Читать книгу Wind Energy Handbook - Michael Barton Graham - Страница 57

The exertion of a torque on the rotor disc by the air passing through it requires an equal and opposite torque to be imposed upon the air. The consequence of the reaction torque is to cause the air to rotate in a direction opposite to that of the rotor; the air gains angular momentum, and so in the wake of the rotor disc the air particles have a velocity component in a direction that is tangential to the rotation as well as an axial component; see Figure 3.4.
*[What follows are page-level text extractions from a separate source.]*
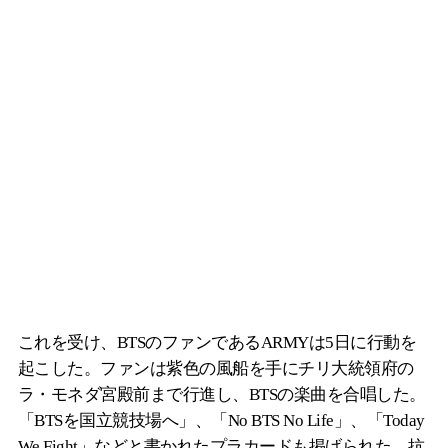
これを受け、BTSのファンであるARMYは5日に行動を
起こした。ファンは紫色の風船を手にチリ大統領府の
ラ・モネダ宮殿前まで行進し、BTSの楽曲を合唱した。
「BTSを国立競技場へ」、「No BTS No Life」、「Today
We Fight」などと書かれたプラカードも掲げられた。抗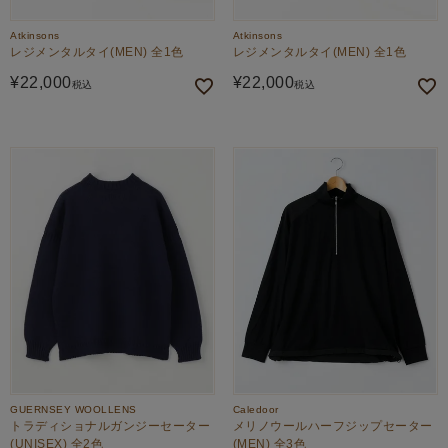
Atkinsons
Atkinsons
レジメンタルタイ(MEN) 全1色
レジメンタルタイ(MEN) 全1色
¥
22,000
¥
22,000
税込
税込
GUERNSEY WOOLLENS
Caledoor
トラディショナルガンジーセーター
メリノウールハーフジップセーター
(UNISEX) 全2色
(MEN) 全3色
The acquisition of the tangential component of velocity by the air means an increase in its kinetic energy that is compensated for by a fall in the static pressure of the air in the wake in addition to that which is described in the previous section.

The flow entering the actuator disc has no rotational motion at all. The flow exiting the disc does have rotation, and that rotation remains constant as the fluid progresses down the wake. The transfer of rotational motion to the air takes place entirely across the thickness of the disc (see Figure 3.5). The change in tangential velocity is expressed in terms of a tangential flow induction factor a^′. Upstream of the disc the tangential velocity is zero. Immediately downstream of the disc the tangential velocity is 2rΩa^′. In the plane of the disc the tangential velocity is rΩa^′ (see also Figure 3.10 and the associated discussion). Because it is produced in reaction to the torque, the tangential velocity is opposed to the motion of the rotor.
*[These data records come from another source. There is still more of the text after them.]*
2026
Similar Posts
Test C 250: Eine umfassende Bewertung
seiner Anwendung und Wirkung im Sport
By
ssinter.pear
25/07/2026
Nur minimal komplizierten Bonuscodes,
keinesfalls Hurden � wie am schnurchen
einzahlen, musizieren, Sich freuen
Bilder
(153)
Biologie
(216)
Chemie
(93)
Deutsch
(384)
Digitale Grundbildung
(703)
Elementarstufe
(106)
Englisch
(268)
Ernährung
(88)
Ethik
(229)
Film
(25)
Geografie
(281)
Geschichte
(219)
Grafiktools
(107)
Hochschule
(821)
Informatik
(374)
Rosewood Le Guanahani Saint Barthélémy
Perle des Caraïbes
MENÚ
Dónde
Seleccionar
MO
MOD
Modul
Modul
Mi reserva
Figure 3.4 The trajectory of an air particle passing through the rotor disc.

Figure 3.5 Tangential velocity grows across the disc thickness.

An abrupt acquisition of tangential velocity cannot occur in practice and must be gradual. Figure 3.5 shows, for example, a sector of a rotor with multiple blades. The flow accelerates in the tangential direction through the ‘actuator disc’ as it is turned between the blades by the lift forces generated by their angle of attack to the incident flow.